Mitarbeit und Ausbildung im FMD

Prinzipiell sind die Voraussetzungen für eine Mitarbeit im Fernmeldedienst des Roten Kreuzes dieselben wie in jedem Teilbereich: Interesse und Begeisterung.

Aufgrund der hohen Spezialisierung der Bereitschaft gibt es allerdings besondere Anforderungen an die Mitarbeiter, die sich je nach Teilbereich unterscheiden. Als Grundvoraussetzungen können technisches Grundverständnis, Freude an mobiler Kommunikation und Problemlösungskompetenz gelten.

Kurzwelle-Amateurfunk (KW/AFU)

Nach Absolvierung des KHD-Startmoduls ist eine Mitarbeit möglich, wenn "es funkt" und das Team zusammpasst - gerade in einem sehr kleinen Team sind hundertprozentige Zusammenarbeit und größtmögliche Übereinstimmung für bestmögliche Leistung notwendig.

 

Um tätig werden zu können, ist der Besitz einer gültigen Amateurfunklizenz der CEPT-Klassen 1 oder 4 notwendig. Dies ist aufgrund der gesetzlichen Bestimmungen im Kurzwellenfunkbereich notwendig. Daher finden in unregelmäßigen Abständen und in Kooperation mit dem Österreichischen Versuchssenderverband Kurse statt, die mit der staatlichen Amateurfunkprüfung enden.

 

Danach stehen regelmäßige Fortbildungen und Übungen am Programm, um für alle Eventualitäten und Herausforderungen - stationär und mobil - gerüstet zu sein. Dazu zählt etwa die Teilnahme an der einmal monatlich stattfindenden, österreichweiten Not- und Katastrophenfunkübung des Roten Kreuzes, die Implementierung neuer Systeme wie z.B. digitaler Betriebsarten (PACTOR) oder den regelmäßigen Betrieb der Amateurfunkstation OE1XRK, um mit Funkamateuren aus aller Welt in Kontakt zu treten.
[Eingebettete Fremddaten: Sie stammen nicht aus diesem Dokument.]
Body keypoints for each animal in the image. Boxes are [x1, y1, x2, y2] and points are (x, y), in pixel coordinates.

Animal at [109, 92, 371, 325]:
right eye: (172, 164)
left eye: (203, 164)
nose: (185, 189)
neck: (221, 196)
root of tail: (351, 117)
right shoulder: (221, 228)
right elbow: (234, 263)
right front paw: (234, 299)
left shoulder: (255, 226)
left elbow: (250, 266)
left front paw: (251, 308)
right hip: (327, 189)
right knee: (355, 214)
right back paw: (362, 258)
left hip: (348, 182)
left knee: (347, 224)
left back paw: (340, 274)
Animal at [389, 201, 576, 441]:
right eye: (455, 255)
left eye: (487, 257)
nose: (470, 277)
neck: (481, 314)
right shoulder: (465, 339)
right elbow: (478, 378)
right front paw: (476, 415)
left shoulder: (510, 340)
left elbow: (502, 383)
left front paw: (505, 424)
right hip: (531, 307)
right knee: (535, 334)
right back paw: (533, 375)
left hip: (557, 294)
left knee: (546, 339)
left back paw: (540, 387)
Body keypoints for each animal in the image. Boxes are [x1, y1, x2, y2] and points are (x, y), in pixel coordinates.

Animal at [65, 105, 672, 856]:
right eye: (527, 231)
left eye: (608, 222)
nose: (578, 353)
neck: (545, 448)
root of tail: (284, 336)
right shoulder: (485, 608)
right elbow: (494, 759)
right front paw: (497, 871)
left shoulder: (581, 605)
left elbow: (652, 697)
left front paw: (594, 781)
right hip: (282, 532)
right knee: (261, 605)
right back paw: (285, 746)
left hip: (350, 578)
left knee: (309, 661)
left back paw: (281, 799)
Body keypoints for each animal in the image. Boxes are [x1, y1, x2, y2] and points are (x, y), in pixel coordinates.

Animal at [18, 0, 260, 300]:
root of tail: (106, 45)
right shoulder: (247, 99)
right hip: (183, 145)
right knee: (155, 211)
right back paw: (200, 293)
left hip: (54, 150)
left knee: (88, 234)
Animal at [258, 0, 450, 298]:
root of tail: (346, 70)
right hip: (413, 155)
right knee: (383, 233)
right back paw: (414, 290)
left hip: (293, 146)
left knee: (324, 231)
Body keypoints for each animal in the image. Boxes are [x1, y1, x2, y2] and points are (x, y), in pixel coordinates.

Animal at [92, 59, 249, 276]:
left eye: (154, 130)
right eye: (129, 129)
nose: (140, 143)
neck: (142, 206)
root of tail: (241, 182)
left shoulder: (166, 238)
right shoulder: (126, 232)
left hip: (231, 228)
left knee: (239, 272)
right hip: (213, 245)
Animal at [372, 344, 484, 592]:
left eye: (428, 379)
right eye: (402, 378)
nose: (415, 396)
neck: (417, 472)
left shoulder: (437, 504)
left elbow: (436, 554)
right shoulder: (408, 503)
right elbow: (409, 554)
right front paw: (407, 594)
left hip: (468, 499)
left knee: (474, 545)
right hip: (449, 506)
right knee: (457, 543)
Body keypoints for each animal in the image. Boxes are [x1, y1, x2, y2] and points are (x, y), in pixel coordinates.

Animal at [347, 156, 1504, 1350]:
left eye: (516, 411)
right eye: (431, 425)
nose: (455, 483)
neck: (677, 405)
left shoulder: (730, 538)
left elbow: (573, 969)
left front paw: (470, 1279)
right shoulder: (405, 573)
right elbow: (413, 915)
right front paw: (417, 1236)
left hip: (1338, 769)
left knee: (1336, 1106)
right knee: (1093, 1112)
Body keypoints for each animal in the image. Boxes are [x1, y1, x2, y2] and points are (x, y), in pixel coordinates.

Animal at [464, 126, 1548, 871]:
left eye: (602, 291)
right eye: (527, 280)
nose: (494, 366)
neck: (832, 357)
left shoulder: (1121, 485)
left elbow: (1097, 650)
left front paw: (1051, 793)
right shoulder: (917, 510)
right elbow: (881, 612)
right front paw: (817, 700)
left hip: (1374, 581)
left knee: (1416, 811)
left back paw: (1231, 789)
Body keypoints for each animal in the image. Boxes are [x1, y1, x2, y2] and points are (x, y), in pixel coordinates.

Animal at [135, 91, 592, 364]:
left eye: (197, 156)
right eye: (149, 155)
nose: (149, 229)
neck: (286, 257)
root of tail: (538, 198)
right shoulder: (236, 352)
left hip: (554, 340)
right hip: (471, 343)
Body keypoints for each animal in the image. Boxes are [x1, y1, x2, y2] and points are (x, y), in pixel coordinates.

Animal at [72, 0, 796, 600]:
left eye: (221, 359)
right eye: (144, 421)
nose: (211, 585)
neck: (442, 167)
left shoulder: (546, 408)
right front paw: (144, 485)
All diese Fertigkeiten sind notwendig, um jederzeit mit den vorhandenen Mitteln Verbindungen herstellen zu können - ein komplexe und herausfordernde, aber auch sehr lohnende Aufgabe.

Einsatzsupport

Ganz klar: man kann nur einen Bereich unterstützen, den man auch gut kennt. Von daher können in der Mobilen Leitstelle und anderen Funktionen des Bereiches SDS nur Mitarbeiter aufgenommen werden, welche selbst im Sanitätsdienst tätig sind, also zumindest die Ausbildung zum Rettungssanitäter abgeschlossen haben. Auch und besonders das Ambulanzwesen muss in überdurchschnittlichem Maße vertraut sein.

Denn im Einsatzfall muss es schnell gehen, für erklärende Rückfragen ist keine Zeit, wenn man als verantwortlicher Disponent agiert.

Aber das bedeutet im Umkehrschluss natürlich auch, dass der Bereich auf eine explizite theoretische Ausbildung verzichten kann - denn wenn die Grundlagen bereits bekannt sind, so kann die Einarbeitung in die Tätigkeit als Training on the Job erfolgen.

Der Mitarbeiter beginnt dabei mit einem oder mehreren Schnupperdiensten, wo festgestellt werden kann, ob diese Tätigkeit das Richtige ist - denn die Tätigkeit muss nicht nur gefallen, es muss auch eine Eignung vorhanden sein und man selbst ins Team passen.

Wenn das Ergebnis ja lautet, dann auf in den Einsatz! Zunächst werden Aufgaben mit geringerer Verantwortung absolviert, um die Beobachtungsphase möglichst produktiv gestalten zu können. Mit zunehmender Erfahrung wird man danach zunehmend einerseits verantwortungsvollere Tätigkeiten in zunehmend anspruchsvolleren Einsätzen übernehmen, um schließlich als Disponent auch in stressigen Operationen den Überblick behalten zu können. Parallel dazu wird eine Führungskräfteausbildung stattfinden - jeder Mitarbeiter des Fachbereiches sollte zumindest zum Gruppen-, besser zum Zugskommandanten qualifiziert sein. Nach genügend Einsatzjahren ist schließlich auch die Offiziersausbildung und die Übernahme der Verantwortung über die gesamte MLS möglich - man ist Kommandant MLS.